Atenção! A matéria abaixo contém descrições de violência sexual.

Baseada na série de livros de E.L. James, 50 Tons de Cinza se tornou uma bem sucedida franquia no cinema, com o primeiro filme lançado em 2015 e protagonizado por Jamie Dornan e Dakota Johnson.

50 Tons de Cinza conta a história de Anastasia Steele, uma jovem e inocente jornalista que é introduzida ao mundo do sadomasoquismo pelo bilionário sexy Christian Grey, vivido por Dornan.

A franquia foi envolvida em polêmicas desde sua estreia. Alguns acusaram o filme de não retratar as relações de BDSM de maneira realista. Outros, questionaram a falta de química entre os protagonistas.


A maior polêmica envolvendo 50 Tons de Cinza, no entanto, aconteceu longe das telas de cinema.
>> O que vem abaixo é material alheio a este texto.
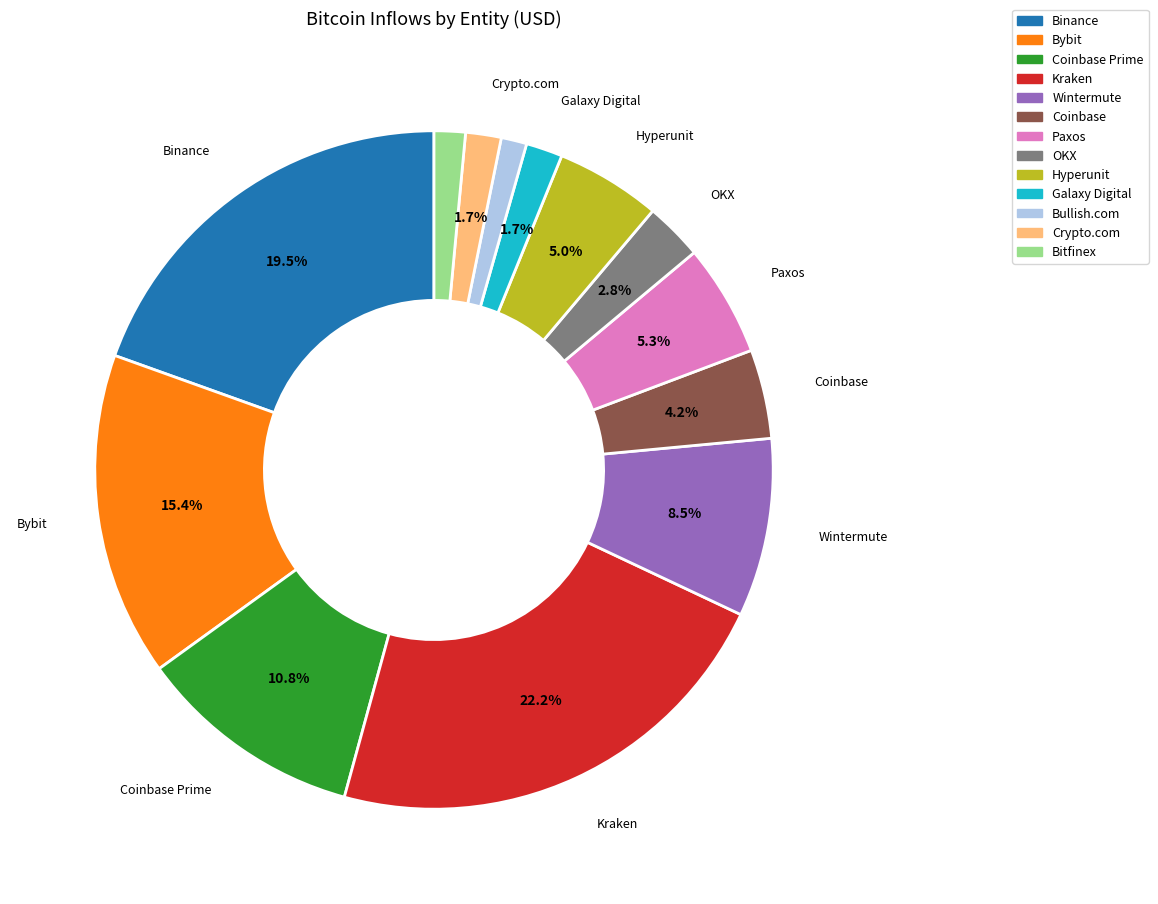

Rank the categories by value from lowest to highest.

Bullish.com, Bitfinex, Crypto.com, Galaxy Digital, OKX, Coinbase, Hyperunit, Paxos, Wintermute, Coinbase Prime, Bybit, Binance, Kraken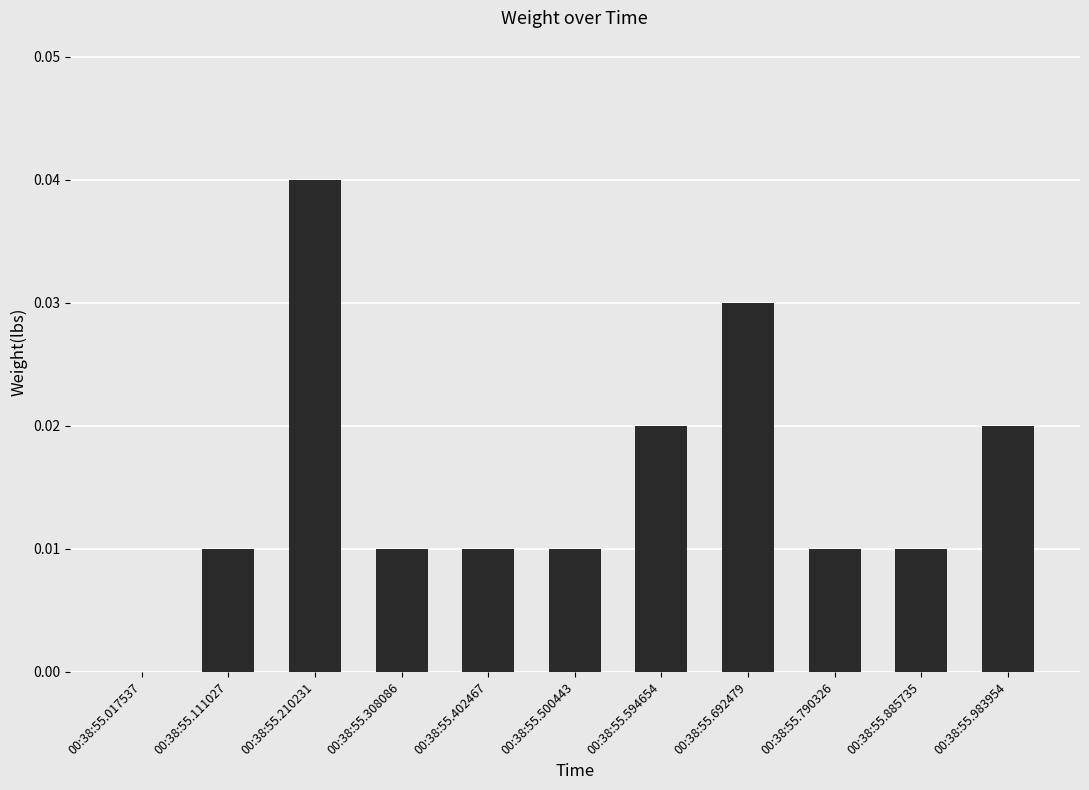

Are the bars grouped side by side (vs. stacked)?

No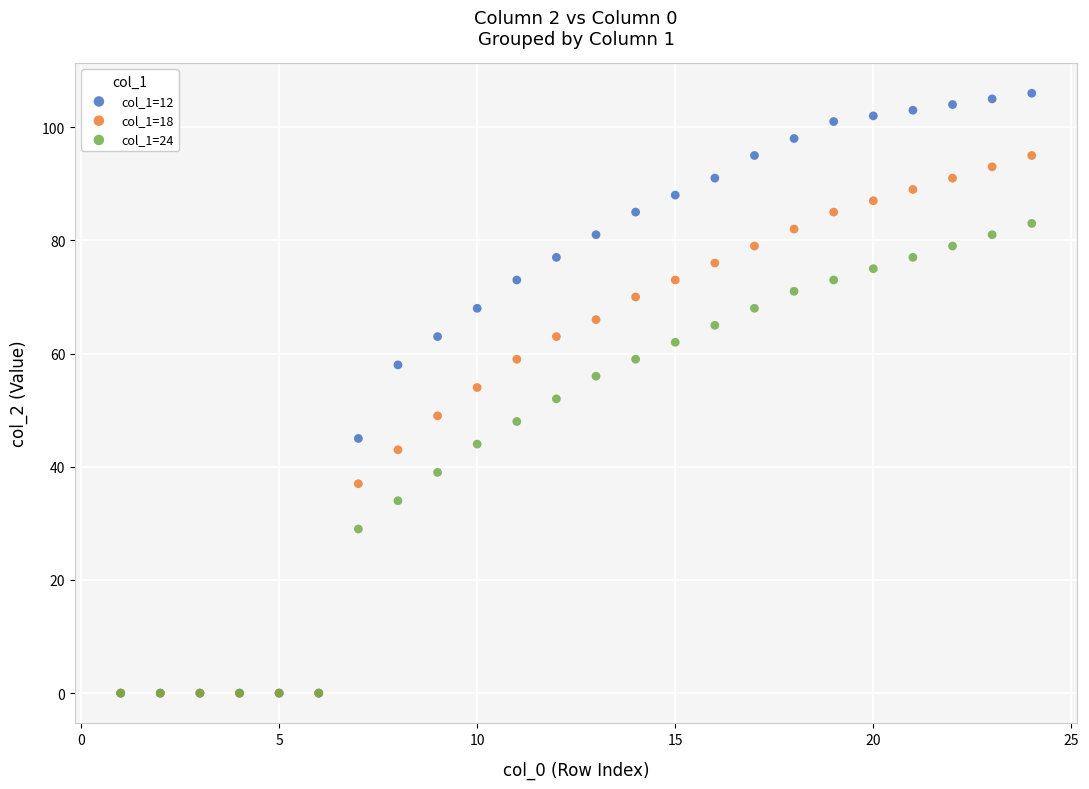

What are all the series names shown in the legend?

col_1=12, col_1=18, col_1=24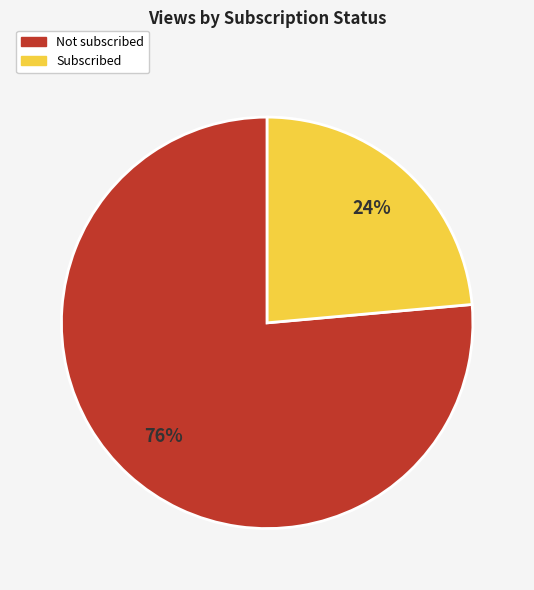

What is the smallest slice in the pie chart?

Subscribed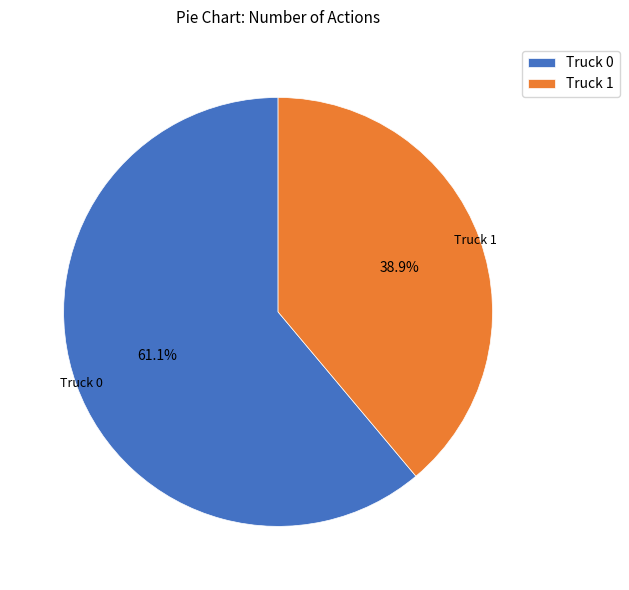

Rank the categories by value from lowest to highest.

Truck 1, Truck 0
Confira abaixo!

A jovem Grace Millane.

A defesa “50 Tons”

Em fevereiro deste ano, um neozelandês de 28 anos foi condenado à pena de morte pelo assassinato de Grace Millane, uma mochileira de 21 anos morta após ser estrangulada durante uma relação sexual.

Em sua defesa, o assassino afirmou que a morte foi um acidente: Millane teria iniciado um “sexo pesado, ao estilo de 50 Tons de Cinza”. Como não era familiarizado esse universo, o criminoso não teria percebido “que foi longe demais” até encontrar o corpo inerte da jovem na manhã seguinte.
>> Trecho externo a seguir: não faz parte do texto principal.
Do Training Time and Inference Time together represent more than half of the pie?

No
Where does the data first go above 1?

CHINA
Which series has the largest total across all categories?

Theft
De acordo com uma análise da CNN, esse tipo de defesa tem se tornado cada vez mais comuns em casos fatais de violência sexual.

Quem opta por justificar um assassinato usando a “defesa 50 Tons” costuma afirmar que tudo começou como uma relação consensual, e que algum aspecto do sadomasoquismo ou “jogo sexual” deu errado e foi longe demais.

Neste caso, ao eliminar o elemento “intenção” desta equação, o réu pode reduzir as acusações de homicídio doloso para homicídio culposo, conseguindo assim uma pena menor.

Esse tipo de defesa também transfere parte da responsabilidade do assassino para a própria vítima, cujo histórico sexual costuma ser exibido em detalhes nos tribunais e divulgado pela mídia.

No caso de Millane, o assassino – que não teve o nome divulgado – conheceu a jovem no Tinder, e afirmou às autoridades que a jovem “pediu para ser amarrada, e quando ele se negou, ela insistiu”.

Em seguida, Millane teria pedido para ser enforcada com uma intensidade cada vez mais porte. Supostamente, o assassino desmaiou no banheiro após o término do ato sexual, tendo descoberto o cadáver da jovem apenas na manhã seguinte.

Para piorar ainda mais a situação, ao invés de chamar a polícia, o criminoso comprou produtos de limpeza e uma maleta. Após se livrar das evidências no quarto de hotel, ele colocou o corpo de Millane na mala e o desovou em uma floresta. Além disso, segundo os promotores do caso, ele também tirou fotos explícitas do corpo, sexualizando o assassinato.

Os promotores conseguiram provar que o assassino estava mentindo ao dizer que não conhecia o mundo do BDSM. De acordo com o depoimento de pelo menos duas outras mulheres, ele gostava de dominar suas parceiras de maneiras violentas nas relações sexuais, com o objetivo de “se sentir superior e em controle”.

A Corte da Nova Zelândia deu ao assassino uma pena de prisão perpétua, com o mínimo de 17 anos servidos antes da possibilidade de liberdade condicional. No entanto, em outros casos a “defesa 50 Tons” acabou funcionando perfeitamente.

Na Inglaterra, membros do Parlamento querem banir essa linha de defesa dos tribunais. Desde os anos 70, pelo menos 60 mulheres foram mortas por “violência sexual consensual” no país.

18 destes casos aconteceram nos últimos 5 anos, e em 45% dos julgamentos, a morte foi considerada acidental, o que gerou penas menores e até mesmo absolvições.

“Mulheres são culpadas por seu comportamento. Suas vidas sexuais sempre são questionadas: se elas são sexualmente ativas, de que tipo de sexo elas gostam, se elas estavam bebendo, mesmo quando essas coisas não tem nenhuma relação com o caso em questão”, afirmou Toni Van Pelt, presidente da National Organization for Women (NOW).

De acordo com a especialista, a utilização da “defesa 50 Tons” serve apenas para culpabilizar as vítimas.

“Não existe ênfase nos homens, e no comportamento masculino. Ninguém se pergunta sobre o histórico sexual deles, o histórico de violências contra as mulheres ou se eles estravam bebendo. A ênfase sempre é que a mulher mereceu o que aconteceu, já que sentiu prazer pela relação sexual”, afirmou Van Pelt.